You may modify your divorce decree in Indiana by filing a petition with the courthouse that issued the original divorce decree. State the reasons for the modification and provide evidence to support your petition. The petition to modify the divorce decree may be served to the other party. Both parties may attend a court hearing, presenting their arguments and supporting documents. If the court approves the petition, a revised order is issued.

How Do I Enforce a Divorce Decree In Indiana?

You may seek enforcement through the court system if your ex-partner fails to comply with the terms of the divorce decree. Enforcement stems from issues such as non-payment of spousal or child support, failure to transfer property or violation of custody agreement.

You may initiate contempt of divorce decree proceedings by filing with the court that issued the original divorce decree. Serve the defendant with the notice of the enforcement petition. The court may schedule a hearing to review evidence and testimonies. Where the court finds the violating party in contempt, it may enforce compliance through wage garnishment, seizure of assets, fines, attorney fees, and jail time.

What Are the Restrictions to a Divorce Decree in Indiana?

Per Title 31, Chapter 8 of the Indiana Code, child custody, parenting visitation, child support, and alimony are modifiable after a divorce decree has been issued by the courts. However, property and debt division are non-modifiable once the divorce decree is issued unless fraud or mistake is proven.

Can I Efile My Divorce in Indiana?

Yes. You may file your divorce petition electronically using the Indiana Electronic Filing System. You may register an account and pay the filing fees to get your petition started. Generally, e-filing your divorce petition is optional. You may also file your divorce petition at the courthouse or by mail.

How Do You Serve Divorce Papers in Indiana?

After filing the divorce petition, you may serve a copy to your spouse. The petitioner may serve the papers through representatives such as the court clerk, sheriff, professional process server, or private individuals appointed by the courts. Typically, the papers may be served through hand delivery, certified mail, sheriff servers, regular mail, or newspaper publication where the spouse cannot be located.

After serving the divorce papers, ensure the proof of service is filed with the court. Wait for your spouse to respond within 30 days. Proceed with the divorce based on whether your spouse responds.

Does Indiana Mandate Couples To Participate in Divorce Mediation or Counselling?

While Indiana courts do not mandate couples to participate in mediation or counseling, they may order mediation in certain circumstances. Generally, mediation or counseling in Indiana is voluntary, and couples may proceed with the divorce without it. However, the court may order mediation in cases where disputes arise over child custody, child visitation, child support, or asset division.

How Do I Seal My Divorce Records in Indiana?
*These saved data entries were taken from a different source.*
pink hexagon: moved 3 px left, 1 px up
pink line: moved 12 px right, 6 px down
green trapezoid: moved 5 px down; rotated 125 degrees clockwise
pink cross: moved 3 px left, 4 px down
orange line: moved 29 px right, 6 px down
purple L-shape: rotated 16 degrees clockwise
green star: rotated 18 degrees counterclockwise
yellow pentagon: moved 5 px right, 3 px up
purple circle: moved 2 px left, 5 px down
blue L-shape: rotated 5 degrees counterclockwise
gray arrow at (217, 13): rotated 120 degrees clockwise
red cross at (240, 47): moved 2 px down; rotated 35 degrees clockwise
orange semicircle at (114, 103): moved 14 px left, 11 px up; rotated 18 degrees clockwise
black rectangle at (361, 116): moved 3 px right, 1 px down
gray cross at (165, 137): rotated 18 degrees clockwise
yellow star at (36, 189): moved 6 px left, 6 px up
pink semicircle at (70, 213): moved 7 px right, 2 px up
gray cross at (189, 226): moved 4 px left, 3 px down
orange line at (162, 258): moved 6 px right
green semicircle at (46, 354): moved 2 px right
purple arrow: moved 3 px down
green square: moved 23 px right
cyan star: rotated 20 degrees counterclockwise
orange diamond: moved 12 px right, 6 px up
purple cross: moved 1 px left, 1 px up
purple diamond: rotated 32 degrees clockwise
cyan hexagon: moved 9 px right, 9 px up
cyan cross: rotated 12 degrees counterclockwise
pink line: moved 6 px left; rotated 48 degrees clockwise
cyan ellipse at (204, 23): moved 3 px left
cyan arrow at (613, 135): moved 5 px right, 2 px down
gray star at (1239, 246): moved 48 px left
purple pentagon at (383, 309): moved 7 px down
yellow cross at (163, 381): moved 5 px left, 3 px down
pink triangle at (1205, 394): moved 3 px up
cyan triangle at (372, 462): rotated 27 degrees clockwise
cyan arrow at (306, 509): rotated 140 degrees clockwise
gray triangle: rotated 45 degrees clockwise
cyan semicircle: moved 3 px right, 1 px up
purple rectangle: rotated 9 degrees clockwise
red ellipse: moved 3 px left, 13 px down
You may seal the entire divorce record or specific parts of the record by filing a motion to seal records at the courts where the divorce was finalized. The whole or part of the divorce records may be sealed to protect confidential information such as the identities of minors, medical and mental health records, domestic violence allegations, or sensitive financial information.

How Does Indiana Calculate Alimony?

Indiana does not have a specific formula for calculating alimony. Instead, the court assesses each divorce case based on the financial resources of each partner, educational level, earning capacity, construction of the marriage, and child custody responsibilities. Alimony may be modified or terminated based on remarriage, death of either spouse, change in circumstances, and medical or disability status.

How Do I Access Historic Divorce Records in Indiana?

The state began recording divorce records in 1852. You may access historic divorce records dating as far back as 1852 through the Indiana State Library. Similarly, the Indiana State Archives provides access to older and historic court data, including divorce records dating from 1900. Historic divorce records are used to trace family relationships, confirm family stories, and clarify ownerships for estate settlements.